So this boy, son of Panounia the chief, became, at the age of fourteen years, a warrior among his father's people.
The inhabitants of that great island were all of one race. In history they are known as Beothics. At the time of this tale they were divided into two nations or tribes. Hate had set them apart from one another, breaking the old bond of blood. Each tribe was divided into numerous villages. The island was shared pretty evenly between the nations. Soft Hand was king of the Northerners. It was of one of his camps that the father of Wolf Slayer was chief.
Soft Hand was a great chief, and wise beyond his generation. For more than fifty years he had held the richest hunting-grounds in the island against the enemy. His strength had been of both head and hand. Now he was stiff with great age. Now his hair was gray and scanty, and unadorned by flaming feathers of hawk and sea-bird. The snows of eighty winters had drifted against the walls of his perishable but ever defiant lodges, and the suns of eighty summers had faded the pigments of his totem of the great Black Bear. Though he was slow of anger, and fair in judgment, his people feared him as they feared no other. Though he was gentle with the weak and young, and had honoured his parents in their old age and loved the wife of his youth, still the strongest warrior dared not sneer.

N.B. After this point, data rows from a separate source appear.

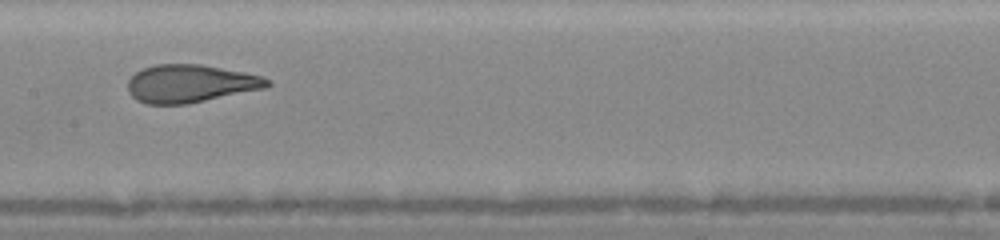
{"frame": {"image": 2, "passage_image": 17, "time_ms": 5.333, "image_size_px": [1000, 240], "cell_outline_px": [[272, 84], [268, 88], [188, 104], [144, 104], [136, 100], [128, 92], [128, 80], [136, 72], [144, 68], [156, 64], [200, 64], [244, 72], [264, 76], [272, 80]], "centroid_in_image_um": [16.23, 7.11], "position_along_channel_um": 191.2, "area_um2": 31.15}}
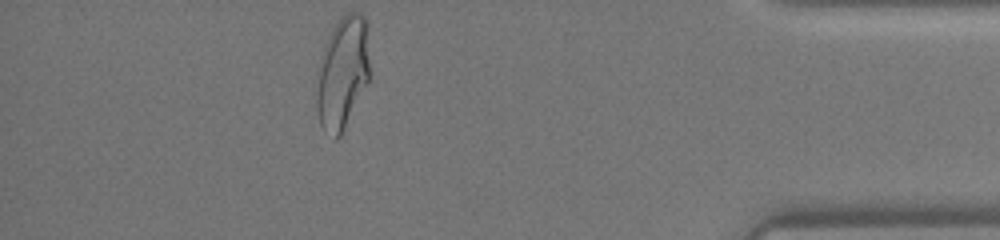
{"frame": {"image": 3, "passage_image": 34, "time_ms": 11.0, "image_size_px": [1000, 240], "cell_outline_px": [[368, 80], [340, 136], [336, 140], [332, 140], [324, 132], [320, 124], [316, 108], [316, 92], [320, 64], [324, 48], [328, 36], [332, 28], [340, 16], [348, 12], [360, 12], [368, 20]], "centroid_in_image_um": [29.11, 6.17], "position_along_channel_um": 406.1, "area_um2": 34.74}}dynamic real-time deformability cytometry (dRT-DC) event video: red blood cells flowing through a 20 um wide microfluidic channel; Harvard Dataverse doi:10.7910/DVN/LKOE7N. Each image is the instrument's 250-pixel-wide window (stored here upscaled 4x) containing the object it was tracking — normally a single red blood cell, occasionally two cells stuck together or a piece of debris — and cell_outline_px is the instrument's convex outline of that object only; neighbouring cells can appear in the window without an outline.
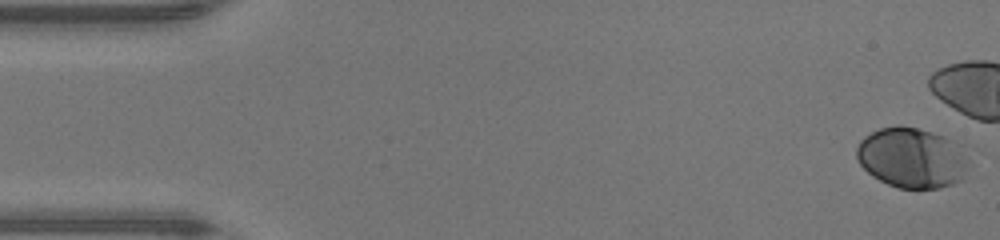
{"species": "human", "species_latin": "Homo sapiens", "temperature_condition": "warm", "stored_images_in_passage": 20, "camera_frame_rate_fps": 3000, "um_per_image_px": 0.085, "donor": {"sex": "male"}, "frame": {"image": 1, "passage_image": 1, "time_ms": 0.0, "image_size_px": [1000, 240], "cell_outline_px": [[972, 156], [964, 180], [940, 188], [900, 188], [888, 184], [872, 176], [860, 164], [856, 156], [856, 148], [860, 140], [864, 136], [880, 128], [896, 124], [900, 124], [932, 132], [944, 136], [964, 144], [972, 152]], "centroid_in_image_um": [77.62, 13.39], "position_along_channel_um": 7.4, "area_um2": 40.69}}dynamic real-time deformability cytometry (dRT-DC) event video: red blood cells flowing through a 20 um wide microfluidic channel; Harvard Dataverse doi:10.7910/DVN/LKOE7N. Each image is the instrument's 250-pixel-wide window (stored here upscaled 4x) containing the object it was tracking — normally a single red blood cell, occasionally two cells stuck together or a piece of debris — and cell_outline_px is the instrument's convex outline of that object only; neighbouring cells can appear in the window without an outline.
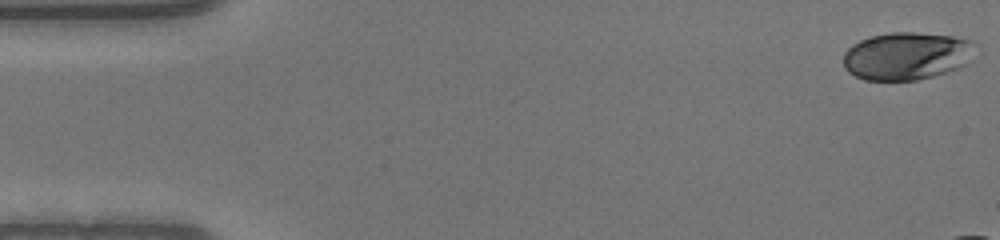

The village of this mighty chief was situated at the head of Wind Lake. On the night of Wolf Slayer's adventure, Soft Hand and his grandson arrived at the lesser village on the River of Three Fires. They travelled in bark canoes and were accompanied by a dozen braves. The grandson of the old chief was a lad of about Wolf Slayer's age. He was slight of figure and dark of skin. His name was Ouenwa. He was a dreamer of strange things, and a maker of songs. He and Wolf Slayer sat together by the fire. Wolf Slayer held his wounded arm ever under the visitor's eyes, and talked endlessly of his deed. For a long time Ouenwa listened attentively, smiling and polite, as was his usual way with strangers. But at last he grew weary of his companion's talk. He wanted to listen, in peace, to the song of the river. How could he understand what the rapids were saying with all this babbling of "knife" and "wolf" in his ears?
"All this wind," he said, "would kill a pack of wolves, or even the black cave-devil himself."
"There is no wind to-night," replied Wolf Slayer, glancing up at the trees.
"There is a mighty wind blowing about this fire," said Ouenwa, "and it whistles altogether of a great warrior who slew a wolf."
"At least that is not work for a dreamer," retorted the other, sullenly. Ouenwa's answer was a smile as soft and fleeting as the light-shadows of the fire.
At an early hour of the next morning the great chief's party started up-stream in their canoes, on the return journey to Wind Lake. For hours Soft Hand brooded in silence, deaf to his grandson's hundred questions. He had grown somewhat moody in the last year. He gazed away to the forest-clad, mist-wreathed capes ahead, and heeded not the high piping of his dead son's child. His mind was busy with thoughts of the events of the past night. He recalled the tones of Panounia's voice with a shake of the head. He recalled the sullen smouldering of that stalwart chief's eyes. He sighed, and glanced at the lad in the forging craft beside him.
"I grow old," he murmured. "The voice of my power is breaking to its last echo. My command over my people slips like a frozen thong of raw leather. And Panounia! What lurks in the dull brain of him?"